Tony Mose : Everyone has a story of their past, present, and future. These stories combine and influence one’s daily activities and how they live their life. Some stories can lead to a life of existence, and others a life of believing. My work is a study of characters you may see on a daily basis. Though they are similar and connected, their stories are very different, complex and influenced by their past. As the patron or viewer, you are the one to create the belief. I’ve simply given you a story

Jennifer Ward “My approach to painting is intuitive, thoughtful, and meditative. As a result, my paintings reflect a history of evolving ideas over a certain period of time. They generally evolve through a subtractive process, beginning with lots of color and bold vigorous brushstrokes and then working backwards.”

Tyler Haney : “I am fascinated with the way the human brain processes, interprets, and reevaluates external stimuli, especially the mechanics of our visual perception. I leverage cognitive psychology and physiology principles in the composition and subject matter of my airbrush paintings and collages. My aim is to present viewers with an echo of reality that triggers the imagination, creating a space that allows them to bring their own life experiences to bear as they ‘read’ the image.” 

Jacob Zumo “In a world full of spiritual, political, and racial differences, I try to create art which anyone can relate to.
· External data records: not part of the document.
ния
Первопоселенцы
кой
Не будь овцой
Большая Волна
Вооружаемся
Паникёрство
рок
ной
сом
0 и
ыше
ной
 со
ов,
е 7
My goal is compositionally creating a way to make my art parallel to present day culture but spiritually driven as well. It is my belief that my art and my life as an artist is meant to subtly integrate and synthesize the two worlds in a way people may not see at first but can relate to, and cause them to take a deeper look into situations and circumstances of life to hopefully bring about positivity and a change to the world.”